* **Problem description**:
Repeat each record below exactly, dropping the pictures.

§

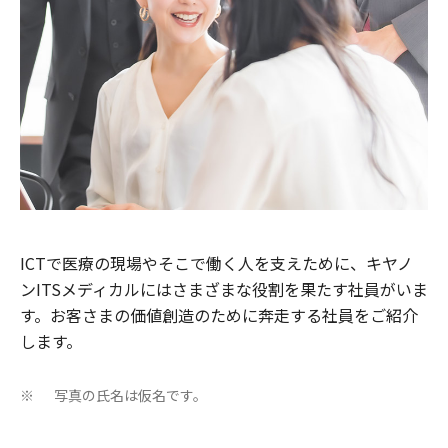
ICTで医療の現場やそこで働く人を支えために、キヤノ
ンITSメディカルにはさまざまな役割を果たす社員がいま
す。お客さまの価値創造のために奔走する社員をご紹介
します。
写真の氏名は仮名です。
※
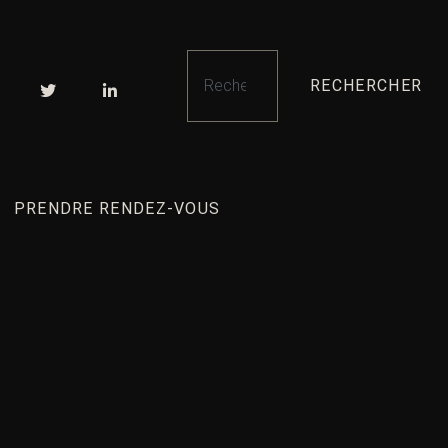
RECHERCHER
PRENDRE RENDEZ-VOUS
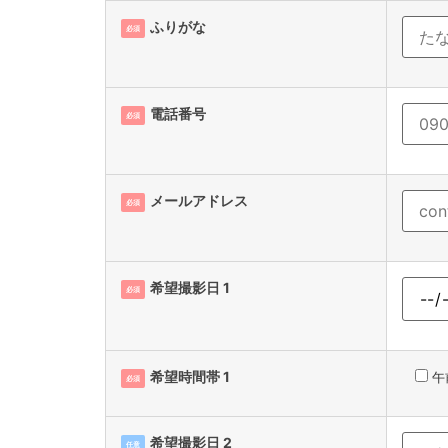
ふりがな
必須
電話番号
必須
メールアドレス
必須
希望撮影日 1
必須
希望時間帯 1
午
必須
希望撮影日 2
任意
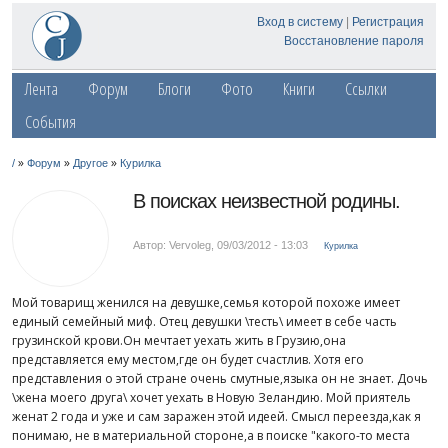
Вход в систему
|
Регистрация
Восстановление пароля
Лента
Форум
Блоги
Фото
Книги
Ссылки
События
»
»
»
/
Форум
Другое
Курилка
В поисках неизвестной родины.
Автор: Vervoleg
,
09/03/2012 - 13:03
Курилка
Мой товарищ женился на девушке,семья которой похоже имеет
единый семейный миф. Отец девушки \тесть\ имеет в себе часть
грузинской крови.Он мечтает уехать жить в Грузию,она
представляется ему местом,где он будет счастлив. Хотя его
представления о этой стране очень смутные,языка он не знает. Дочь
\жена моего друга\ хочет уехать в Новую Зеландию. Мой приятель
женат 2 года и уже и сам заражен этой идеей. Cмысл переезда,как я
понимаю, не в материальной стороне,а в поиске "какого-то места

§

* **Written answer**:
ICTで医療の現場やそこで働く人を支えために、キヤノ
ンITSメディカルにはさまざまな役割を果たす社員がいま
す。お客さまの価値創造のために奔走する社員をご紹介
します。
写真の氏名は仮名です。
※
RECHERCHER
PRENDRE RENDEZ-VOUS
ふりがな
必須
電話番号
必須
メールアドレス
必須
希望撮影日 1
必須
希望時間帯 1
午
必須
希望撮影日 2
任意
Вход в систему
|
Регистрация
Восстановление пароля
Лента
Форум
Блоги
Фото
Книги
Ссылки
События
»
»
»
/
Форум
Другое
Курилка
В поисках неизвестной родины.
Автор: Vervoleg
,
09/03/2012 - 13:03
Курилка
Мой товарищ женился на девушке,семья которой похоже имеет
единый семейный миф. Отец девушки \тесть\ имеет в себе часть
грузинской крови.Он мечтает уехать жить в Грузию,она
представляется ему местом,где он будет счастлив. Хотя его
представления о этой стране очень смутные,языка он не знает. Дочь
\жена моего друга\ хочет уехать в Новую Зеландию. Мой приятель
женат 2 года и уже и сам заражен этой идеей. Cмысл переезда,как я
понимаю, не в материальной стороне,а в поиске "какого-то места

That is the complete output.